*** DATASET RECORDS Section Begins ***

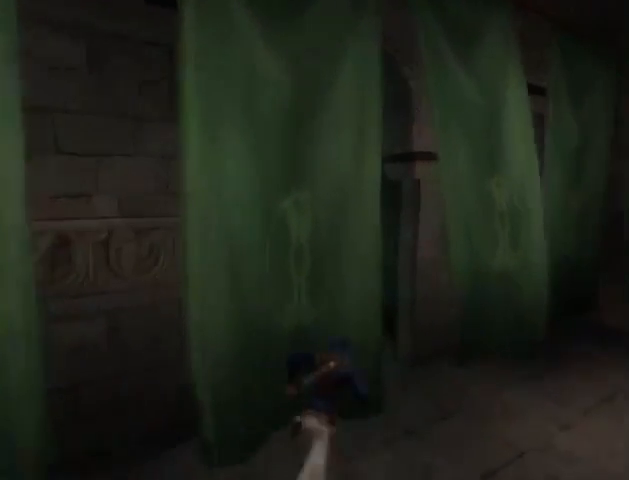
Gameplay with a controller (Xbox layout); each line is a JSON object with the inputs held at the frame after it. "events" lists button and stick changes between this image and that frame as [ms after this image, input, new state], when the widget could be followed in between. Not read: L3 R3.
{"buttons": [], "left_stick": "up-left", "right_stick": "center", "events": [[167, "left_stick", "up-left"]]}
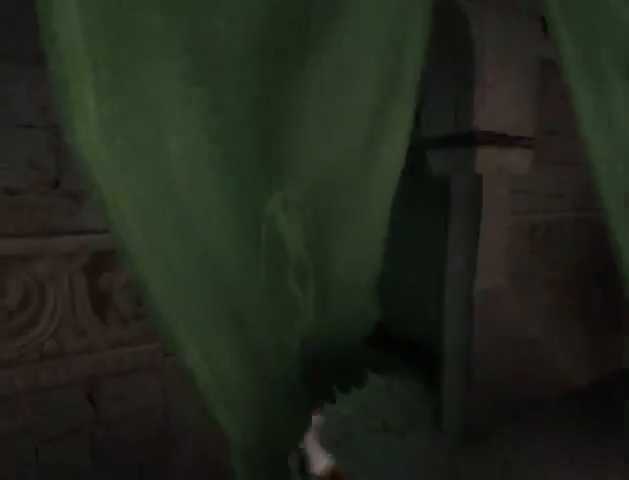
{"buttons": [], "left_stick": "up-left", "right_stick": "center", "events": [[133, "A", "down"], [200, "A", "up"], [267, "A", "down"], [333, "A", "up"], [400, "A", "down"], [467, "A", "up"]]}
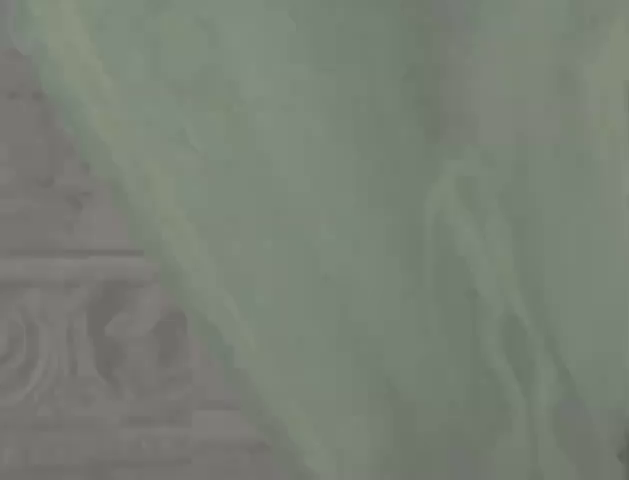
{"buttons": [], "left_stick": "center", "right_stick": "center", "events": [[100, "left_stick", "center"]]}
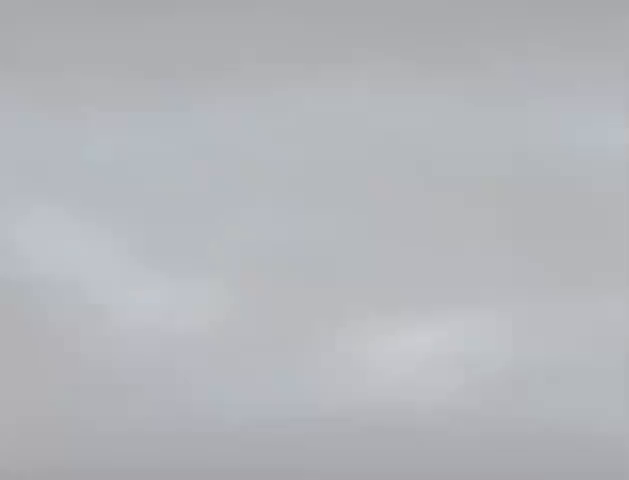
{"buttons": [], "left_stick": "center", "right_stick": "center", "events": []}
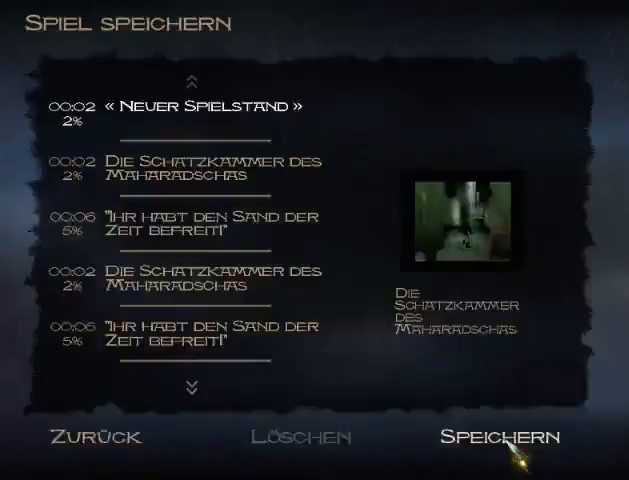
{"buttons": [], "left_stick": "center", "right_stick": "center", "events": []}
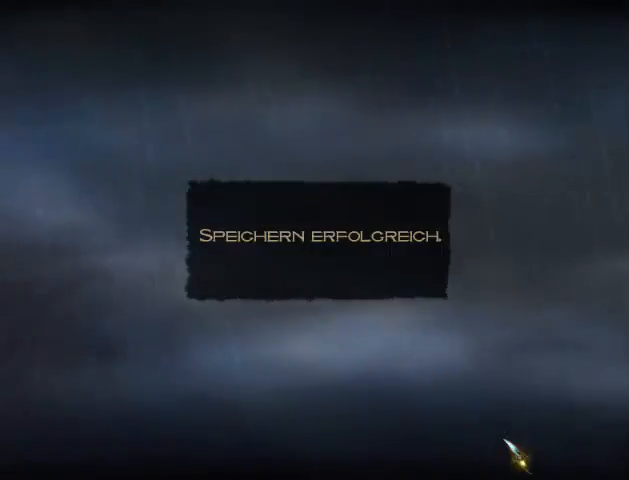
{"buttons": [], "left_stick": "center", "right_stick": "center", "events": []}
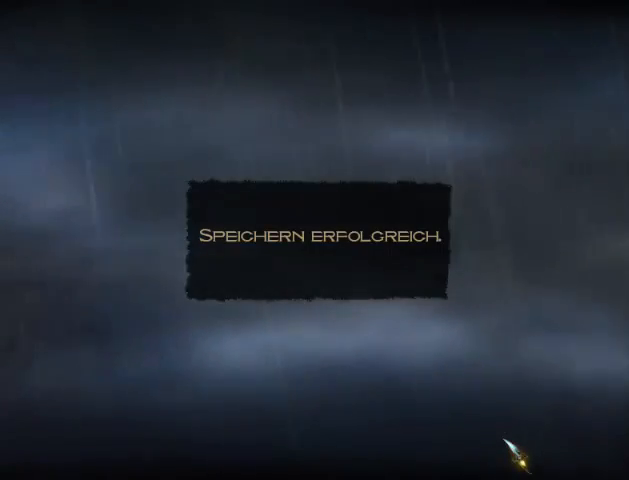
{"buttons": [], "left_stick": "up-left", "right_stick": "center", "events": [[300, "left_stick", "up-left"]]}
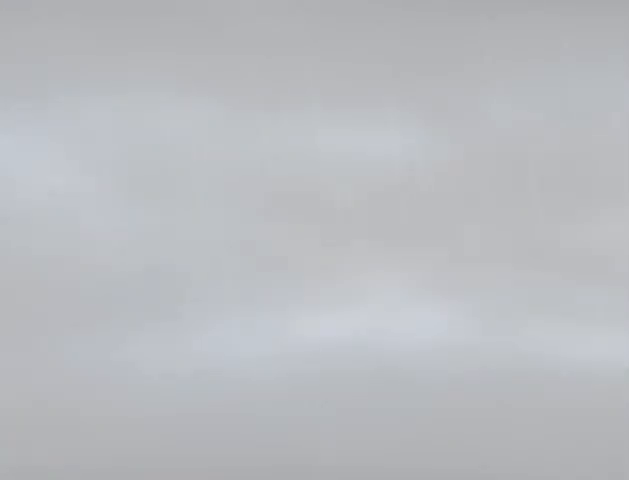
{"buttons": [], "left_stick": "up-left", "right_stick": "center", "events": []}
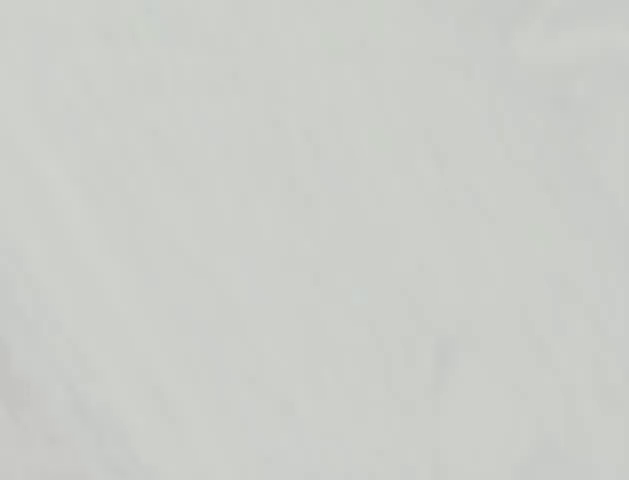
{"buttons": ["R1"], "left_stick": "up", "right_stick": "center", "events": [[333, "left_stick", "up"], [500, "R1", "down"]]}
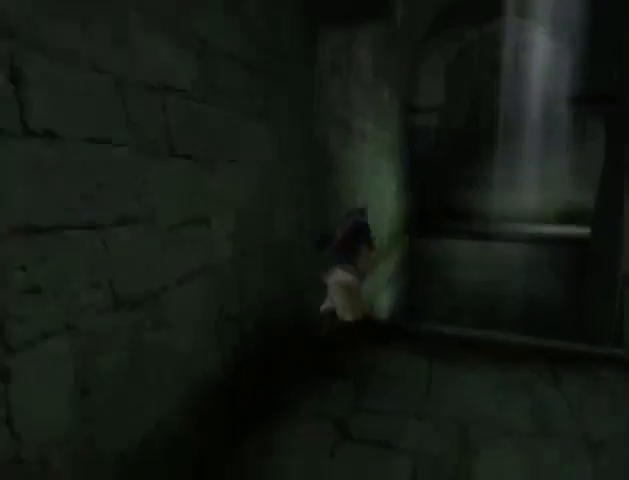
{"buttons": ["R1"], "left_stick": "up", "right_stick": "center", "events": []}
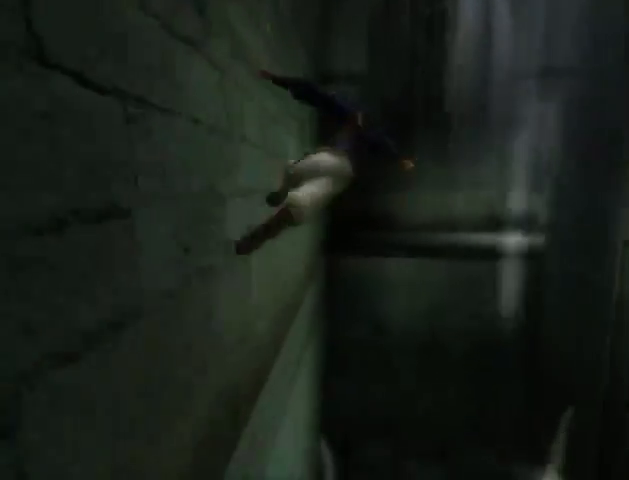
{"buttons": ["R1"], "left_stick": "up", "right_stick": "center", "events": []}
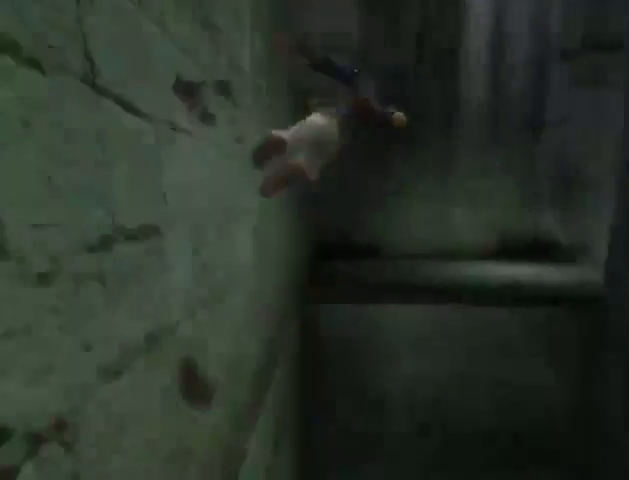
{"buttons": ["R1"], "left_stick": "up", "right_stick": "center", "events": []}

*** DATASET RECORDS Section Ends ***

■ DIRECTIONS FOR THIS TASK:
Each line of the listing above that includes the word "down" should be copied.

■ FINISHED TASK:
{"buttons": [], "left_stick": "up-left", "right_stick": "center", "events": [[133, "A", "down"], [200, "A", "up"], [267, "A", "down"], [333, "A", "up"], [400, "A", "down"], [467, "A", "up"]]}
{"buttons": ["R1"], "left_stick": "up", "right_stick": "center", "events": [[333, "left_stick", "up"], [500, "R1", "down"]]}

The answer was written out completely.